As I mentioned a few weeks or so ago, the parallels between volume 1 of Stieg Larsson's Millennium trilogy and the earliest days of the real life Team Palast as documented in Palast's latest book are kind of eerie: an elderly womanizing disgraced liberal investigative journalist teams up with a younger man-hating female victim of sexual abuse amateur detective to take down rich killers who are above the law. The Hollywood trade press is saying that one reason it's tanking at the box office is that this is not exactly what most Americans want to go see during Christmas week, but it's the kind of thing that's solidly in my wheel-house.
It's a beautiful film. The Trent Reznor soundtrack is a little bombastic, in that way that Jerry Goldsmith scores usually are -- when the film wants you to be scared or wants you to be sad, the sound track hammers the stuffing out of you about it -- but it's an excellent soundtrack. (I walked out humming Enya's "Orinocco Flow" and twitching from the deliberately jarring way it's used.) Most of the violence happens off screen or is filmed at discrete angles, and the deliberately sickening attack on Lisbeth that's so important to the plot is still made only just barely as horrific as it needs to be; this is a profoundly unexploitative film about a subject that's easy and tempting for Hollywood to exploit. I'm told that the book and first movie adaptation play up the whodunnit aspects of the plot; this is, instead, a movie that's less about the cerebral exercise of solving a series of crimes than it is about the emotional and physical cost of doing so. I've heard complaints that Larsson's politics didn't make it into the film, but I don't know -- given the limitations of the movie's length, I think there are plenty of allusions to the central political issue of the book, at least as far as I know it from the many reviews I read, namely what Sweden's hushed-up, it's-impolite-to-bring-up, history of Nazi collaboration means for a country that wants to be an economically successful Scandanavian social welfare state, about the parallels between fascism then and neo-liberal corporatocracy now.

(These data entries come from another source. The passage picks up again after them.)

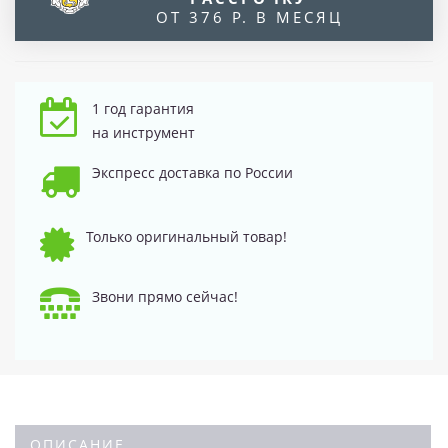
ОТ 376 Р. В МЕСЯЦ
1 год гарантия
на инструмент
Экспресс доставка по России
Только оригинальный товар!
Звони прямо сейчас!
ОПИСАНИЕ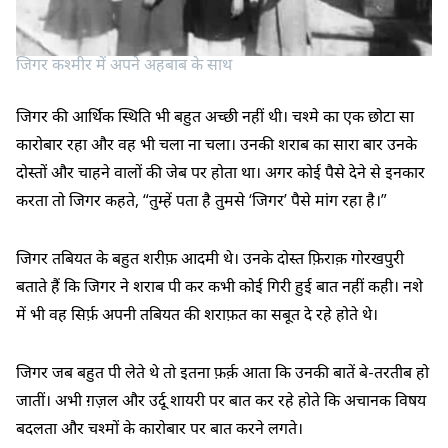
जिगर कश्मीर में अपने अहबाब के साथ
जिगर की आर्थिक स्थिति भी बहुत अच्छी नहीं थी। चश्मे का एक छोटा सा
कारोबार रहा और वह भी चला ना चला। उनकी शराब का सारा बार उनके
दोस्तों और चाहने वालों की जेब पर होता था। अगर कोई पैसे देने से इनकार
करता तो जिगर कहते, “तुम्हें पता है तुमसे ‘जिगर’ पैसे मांग रहा है।”
जिगर तबियत के बहुत शरीफ़ आदमी थे। उनके दोस्त फ़िराक़ गोरखपुरी
बताते हैं कि जिगर ने शराब पी कर कभी कोई गिरी हुई बात नहीं कही। नशे
में भी वह सिर्फ़ अपनी तबियत की शराफ़त का सबूत दे रहे होते थे।
जिगर जब बहुत पी लेते थे तो इतना फ़र्क़ आता कि उनकी बातें बे-तरतीब हो
जातीं। अभी ग़ज़ल और उर्दू शायरी पर बात कर रहे होते कि अचानक विषय
बदलता और चश्मों के कारोबार पर बात करने लगते।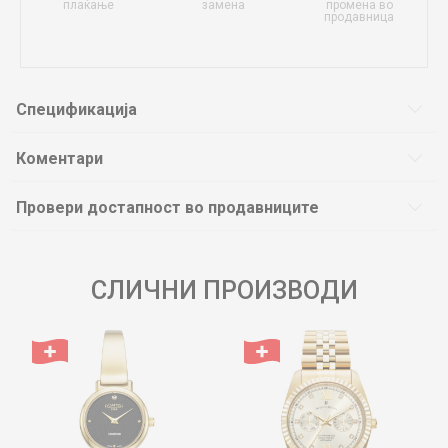
плаќање
замена
промена во
продавница
Спецификација
Коментари
Провери достапност во продавниците
СЛИЧНИ ПРОИЗВОДИ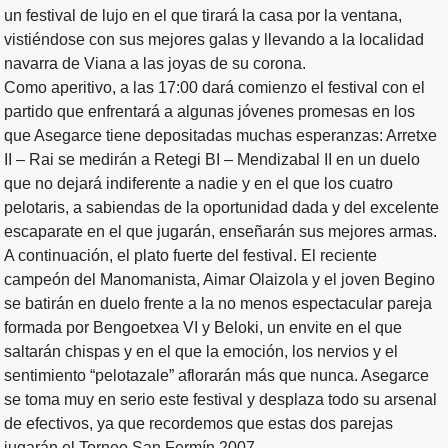
un festival de lujo en el que tirará la casa por la ventana,
vistiéndose con sus mejores galas y llevando a la localidad
navarra de Viana a las joyas de su corona.
Como aperitivo, a las 17:00 dará comienzo el festival con el
partido que enfrentará a algunas jóvenes promesas en los
que Asegarce tiene depositadas muchas esperanzas: Arretxe
II – Rai se medirán a Retegi BI – Mendizabal II en un duelo
que no dejará indiferente a nadie y en el que los cuatro
pelotaris, a sabiendas de la oportunidad dada y del excelente
escaparate en el que jugarán, enseñarán sus mejores armas.
A continuación, el plato fuerte del festival. El reciente
campeón del Manomanista, Aimar Olaizola y el joven Begino
se batirán en duelo frente a la no menos espectacular pareja
formada por Bengoetxea VI y Beloki, un envite en el que
saltarán chispas y en el que la emoción, los nervios y el
sentimiento “pelotazale” aflorarán más que nunca. Asegarce
se toma muy en serio este festival y desplaza todo su arsenal
de efectivos, ya que recordemos que estas dos parejas
jugarán el Torneo San Fermín 2007.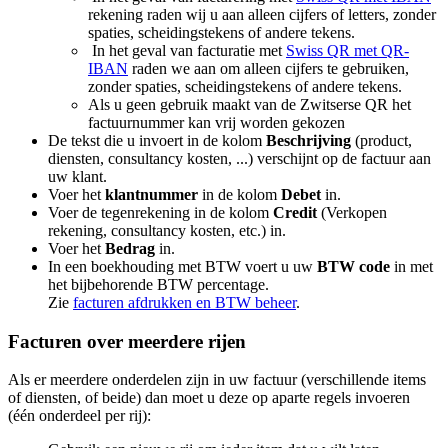
rekening raden wij u aan alleen cijfers of letters, zonder
spaties, scheidingstekens of andere tekens.
In het geval van facturatie met
Swiss QR met QR-
IBAN
raden we aan om alleen cijfers te gebruiken,
zonder spaties, scheidingstekens of andere tekens.
Als u geen gebruik maakt van de Zwitserse QR het
factuurnummer kan vrij worden gekozen
De tekst die u invoert in de kolom
Beschrijving
(product,
diensten, consultancy kosten, ...) verschijnt op de factuur aan
uw klant.
Voer het
klantnummer
in de kolom
Debet
in.
Voer de tegenrekening in de kolom
Credit
(Verkopen
rekening, consultancy kosten, etc.) in.
Voer het
Bedrag
in.
In een boekhouding met BTW voert u uw
BTW code
in met
het bijbehorende BTW percentage.
Zie
facturen afdrukken en BTW beheer
.
Facturen over meerdere rijen
Als er meerdere onderdelen zijn in uw factuur (verschillende items
of diensten, of beide) dan moet u deze op aparte regels invoeren
(één onderdeel per rij):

But above all, it's hands-down the best acted film I've seen all year. Maybe that's a low hurdle; I haven't seen a lot of movies this year, and most of them were genre films. But even with that grain of salt, let me tell you that Craig may be wasted on this part: his character is not an emotionally demonstrative man and neither is Craig in this role, and it's not hard to play a nearly one-note character, but I think he's more than adequate. Mara, on the other hand, is amazing; this is an Oscar-bait performance. There's this thing she does with her shifting posture that just completely, in every scene, sells the fact that this is a badly broken person, someone who has been hurt way too often, someone who toughs it out over a lot of unhealed emotional scars -- you constantly see her trying to do the impossible, to constantly watch every angle around her while lost in her own thoughts and while trying not to look anybody in the eye, someone trying to simultaneously be ignored and be too scary to mess with. The supporting cast are all pretty amazing, too.
I had one big complaint with the movie, and I know from the reviews of the book and the other movie that it's a source material problem. It's only a minor spoiler, since there are several characters in the movie that this description fits, but ... really? A Russian mafiosi alcoholic Nazi Christian fundamentalist corrupt corporate executive rapist serial killer? Really? Isn't that, oh, I don't know, just a little over the top? Just a little cartoonish?
Still: this movie deserves, in my opinion, to sell enough tickets to get the other two volumes of the trilogy green-lit. Please, go see it in a theater.